[Records from a data source]
◆ ◆ ◆ ◆ ◆ ◆ ◆

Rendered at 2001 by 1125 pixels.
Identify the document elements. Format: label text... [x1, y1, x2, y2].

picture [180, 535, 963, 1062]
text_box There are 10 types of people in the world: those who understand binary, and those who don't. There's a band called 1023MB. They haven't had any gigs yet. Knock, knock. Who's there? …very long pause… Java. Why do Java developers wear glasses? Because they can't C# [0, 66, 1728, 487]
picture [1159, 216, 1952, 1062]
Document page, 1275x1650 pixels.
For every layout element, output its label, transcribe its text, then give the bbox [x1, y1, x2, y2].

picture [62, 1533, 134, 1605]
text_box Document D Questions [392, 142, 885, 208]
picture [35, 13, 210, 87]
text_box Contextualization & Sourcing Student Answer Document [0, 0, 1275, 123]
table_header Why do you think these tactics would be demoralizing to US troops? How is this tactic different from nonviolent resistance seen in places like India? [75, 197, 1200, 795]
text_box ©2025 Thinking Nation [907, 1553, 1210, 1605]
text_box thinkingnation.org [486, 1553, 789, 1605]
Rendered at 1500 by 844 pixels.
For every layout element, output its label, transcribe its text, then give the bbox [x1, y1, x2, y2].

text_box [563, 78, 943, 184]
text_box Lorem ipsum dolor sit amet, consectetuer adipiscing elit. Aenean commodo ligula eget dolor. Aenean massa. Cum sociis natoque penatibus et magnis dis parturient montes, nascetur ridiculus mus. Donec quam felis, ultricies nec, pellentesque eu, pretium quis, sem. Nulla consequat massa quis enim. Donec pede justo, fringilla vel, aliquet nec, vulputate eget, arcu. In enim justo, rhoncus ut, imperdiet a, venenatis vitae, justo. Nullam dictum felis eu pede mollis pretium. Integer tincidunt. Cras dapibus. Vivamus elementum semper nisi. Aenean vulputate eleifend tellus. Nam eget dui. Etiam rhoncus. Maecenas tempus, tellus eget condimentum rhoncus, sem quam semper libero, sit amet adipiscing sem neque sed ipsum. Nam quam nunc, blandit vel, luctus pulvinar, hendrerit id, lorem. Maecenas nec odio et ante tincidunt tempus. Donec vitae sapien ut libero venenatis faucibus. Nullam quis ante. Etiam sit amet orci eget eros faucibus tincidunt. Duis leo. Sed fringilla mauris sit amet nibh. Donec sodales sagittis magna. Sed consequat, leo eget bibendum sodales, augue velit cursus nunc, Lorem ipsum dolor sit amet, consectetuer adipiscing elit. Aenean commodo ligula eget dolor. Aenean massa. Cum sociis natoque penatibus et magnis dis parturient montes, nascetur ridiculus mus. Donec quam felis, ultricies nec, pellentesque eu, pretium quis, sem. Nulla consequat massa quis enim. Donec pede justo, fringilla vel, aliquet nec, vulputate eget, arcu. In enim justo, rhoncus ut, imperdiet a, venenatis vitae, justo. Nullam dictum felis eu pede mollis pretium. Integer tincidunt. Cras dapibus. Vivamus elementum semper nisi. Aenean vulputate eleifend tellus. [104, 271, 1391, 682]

◆ ◆ ◆ ◆ ◆ ◆ ◆

● Assignment:
Only the lines from the top of the data through the line that contains "Document page, 1275x1650 pixels." should be quoted, exactly as they stand.

● Solved exercise:
Rendered at 2001 by 1125 pixels.
Identify the document elements. Format: label text... [x1, y1, x2, y2].

picture [180, 535, 963, 1062]
text_box There are 10 types of people in the world: those who understand binary, and those who don't. There's a band called 1023MB. They haven't had any gigs yet. Knock, knock. Who's there? …very long pause… Java. Why do Java developers wear glasses? Because they can't C# [0, 66, 1728, 487]
picture [1159, 216, 1952, 1062]
Document page, 1275x1650 pixels.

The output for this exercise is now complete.